Hotels.ng
- Founder: Mark Essien
- Type: Online travel/hotels booking agency
- Headquarters: Lagos, Nigeria
- Website: Hotels.ng

= Hotels.ng =

Nigerian travel websites

Hotels.ng is a Nigerian online hotels booking agency which was launched in 2013. The platform was founded by Mark Essien who hails from Akwa Ibom State, Nigeria and claims to list over 7,138 hotels from 320 cities in Nigeria.

== History ==

In 2012, while Mark Essien was studying for his MSc. in Computer Science at the Free University of Berlin, Germany, he developed an interest in the Nigerian technology space. His analysis showed that for an emerging market like Nigeria, a travel/tourism startup would work the quickest. Studying South American and Asian models of already-established hotels booking agencies, Mark tentatively created a hotels listing platform (which was what Hotels.ng was, initially.) He purchased a domain name and a list of hotels and put them up on the website.

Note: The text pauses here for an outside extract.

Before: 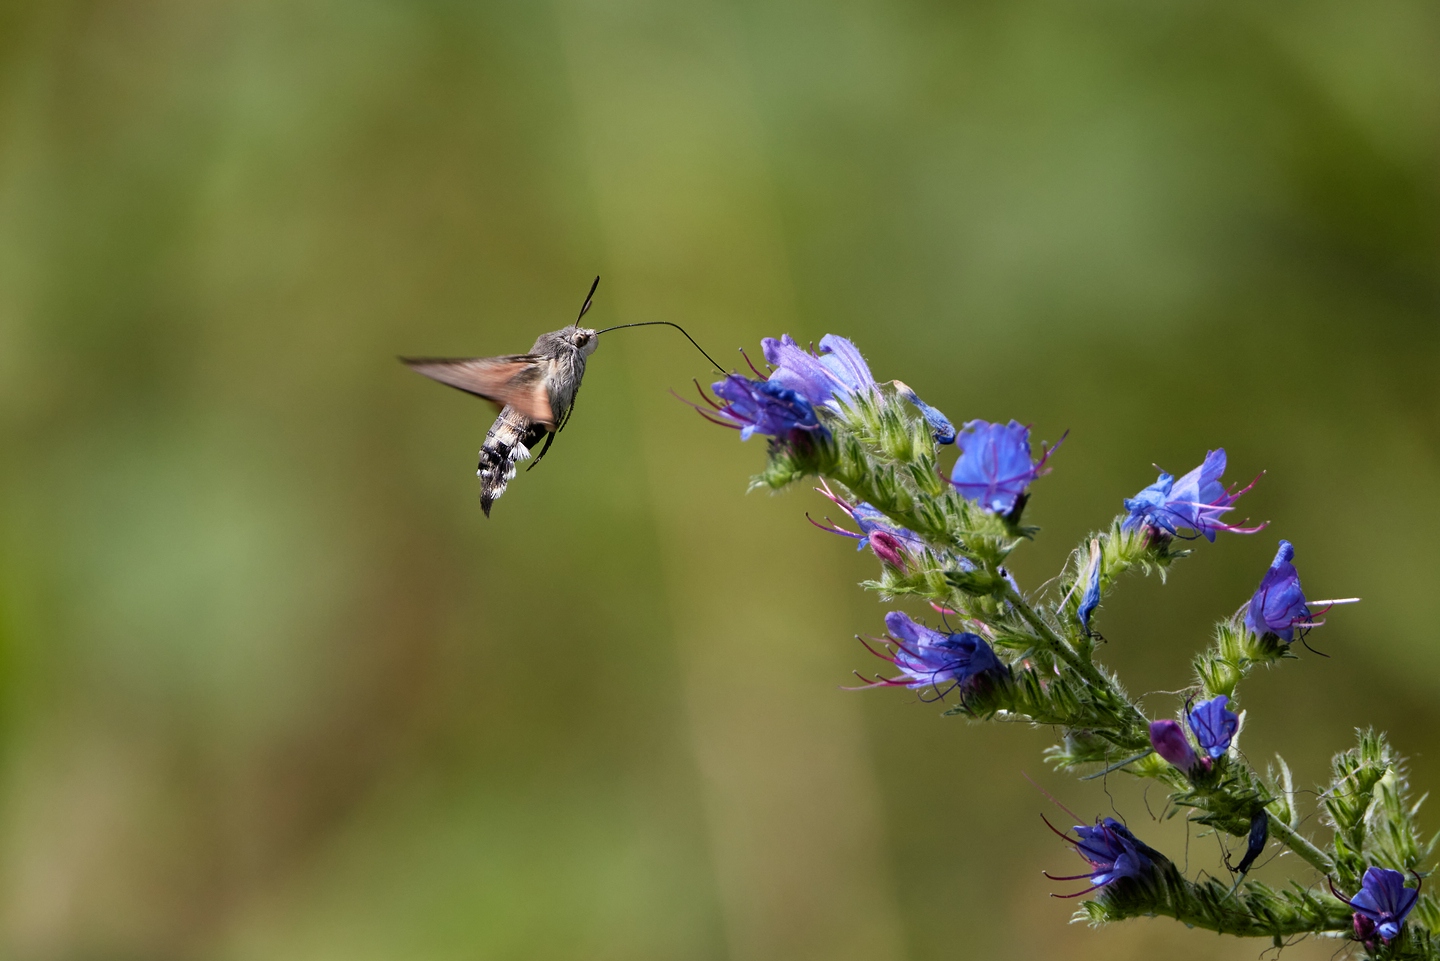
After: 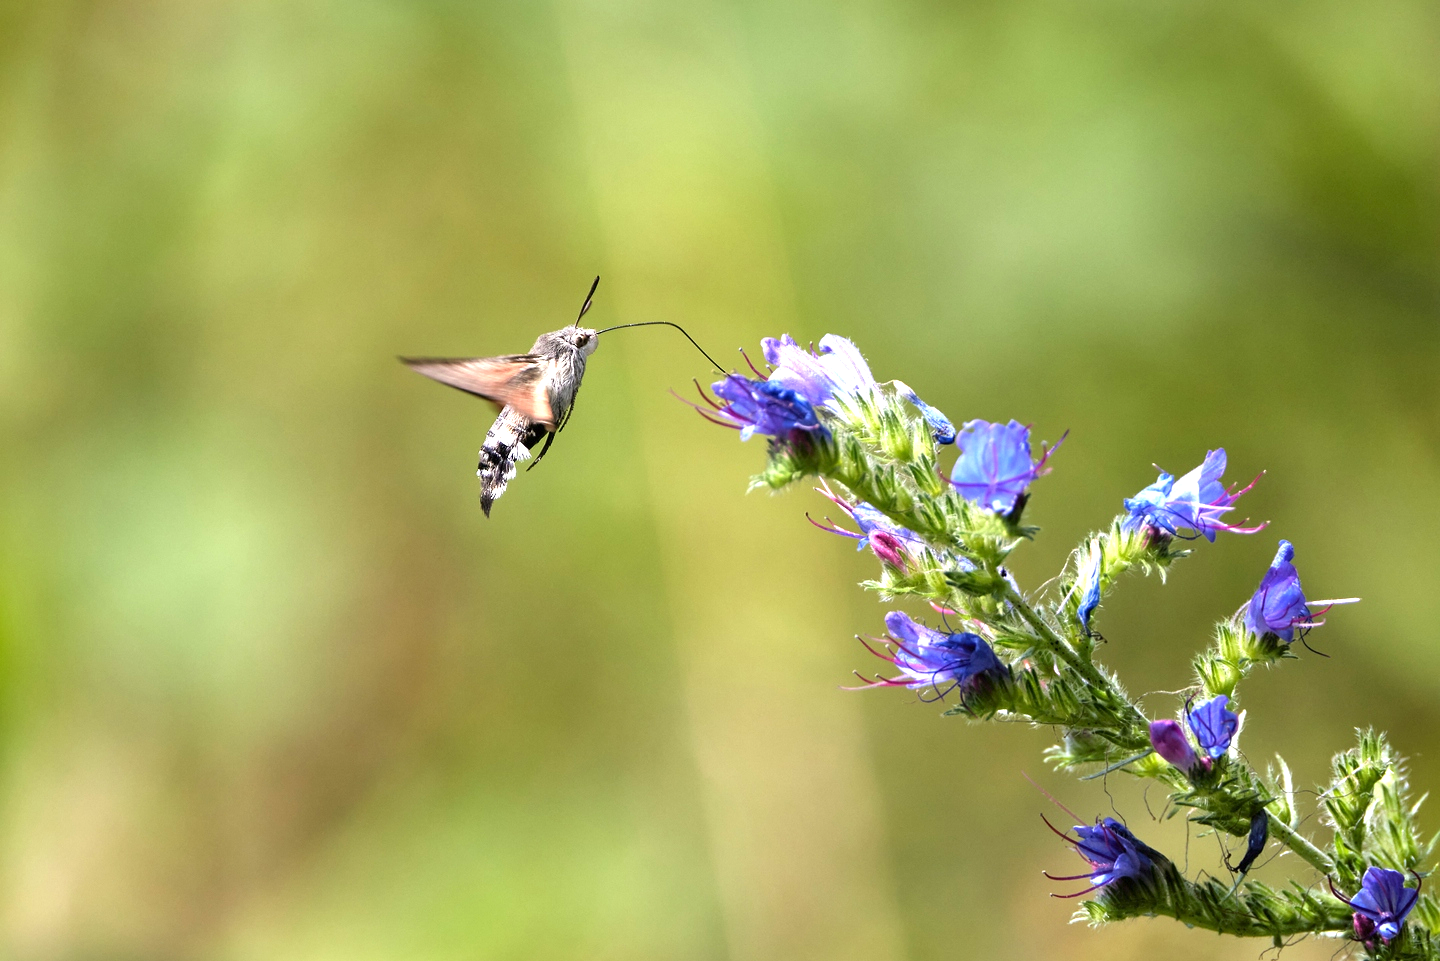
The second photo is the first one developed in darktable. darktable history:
exposure: exposure 1.274 EV, compensate highlight preservation false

This domain recorded enough traffic numbers to convince Mark to return to Nigeria from Germany. In Calabar, he continued to list more hotels. He partnered with a friend and they started taking photographs of hotels and signing agreements with as many hotels in Calabar as they could find.

As soon as they had enough hotels listed, bookings were enabled on Hotels.ng. Mark says that users began making reservations from the first day bookings were enabled.

=== Seed Fund ===

Shortly after the launch of Hotels.ng, Mark published a few press articles that caught the attention of Iroko TV's founder, Jason Njoku. At the time, he (Jason) was beginning a startup fund (Spark.ng) and looking for good internet businesses to invest in.

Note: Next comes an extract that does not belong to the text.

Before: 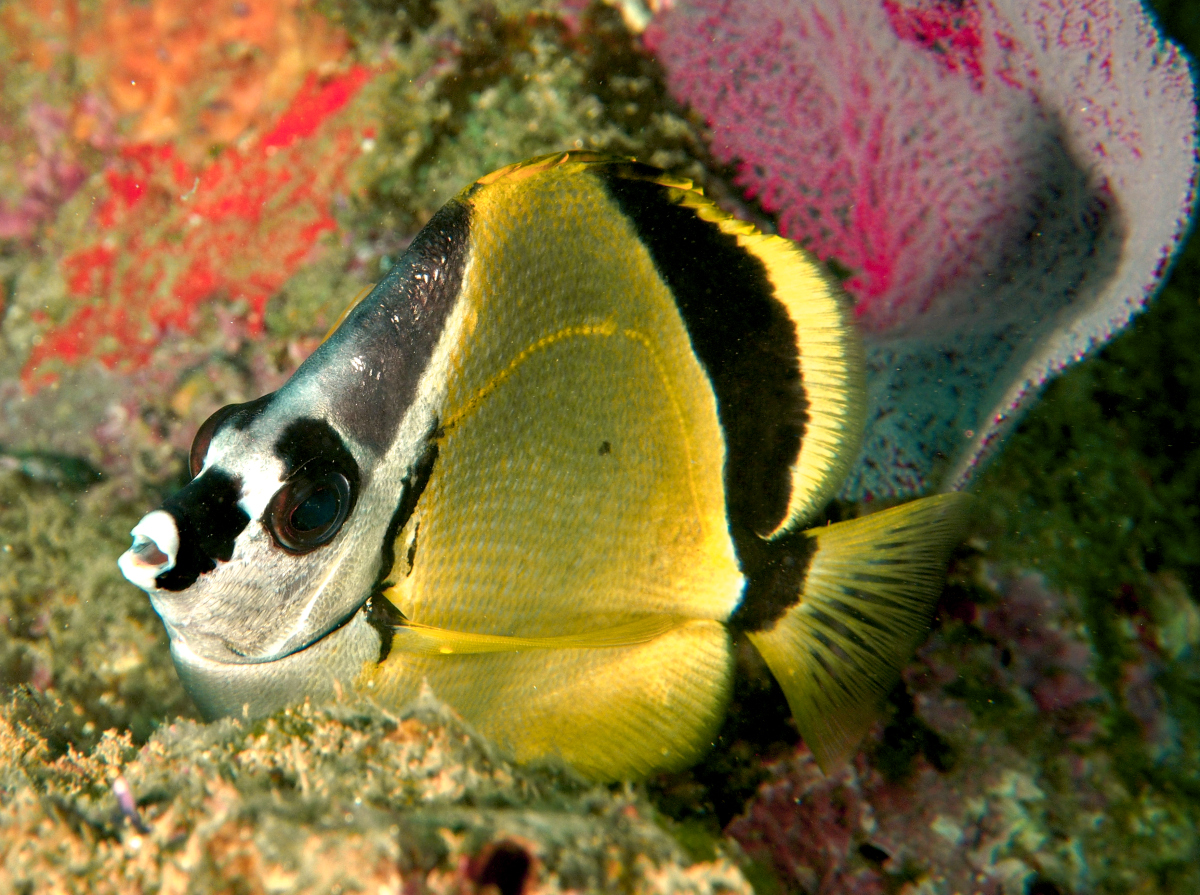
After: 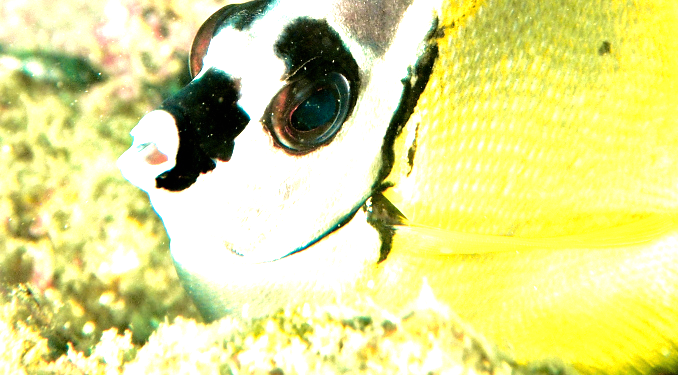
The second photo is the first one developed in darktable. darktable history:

After negotiations, Spark.ng made a first investment of $75,000 in Hotels.ng which prompted Mark to move to Lagos to set up the platform there. A few months after the initial investment, the Spark fund made another investment of $150,000.

=== Startup Fund ===
On May 26, 2015, Hotels.ng received a $1.2 million startup funding from eBay founder Pierre Omidyar's Omidyar Network and from EchoVC Pan-African fund.

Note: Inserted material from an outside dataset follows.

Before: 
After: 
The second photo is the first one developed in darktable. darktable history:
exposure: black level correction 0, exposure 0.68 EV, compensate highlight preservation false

The funding follows from the announcement of a profitable 2014 in Hotels.ng, where the platform was said to have ostensibly made $40,000 in monthly revenue in the last half of the year.

=== Staff ===
Hotels.ng employs 49 locally-working staff in its Yaba office and outsources and crowdsources its data collection to freelance workers.

=== Expansion ===
In January 2018, Hotels.ng launched Hotel.africa and Fly.africa as part of its expansion plans across Africa.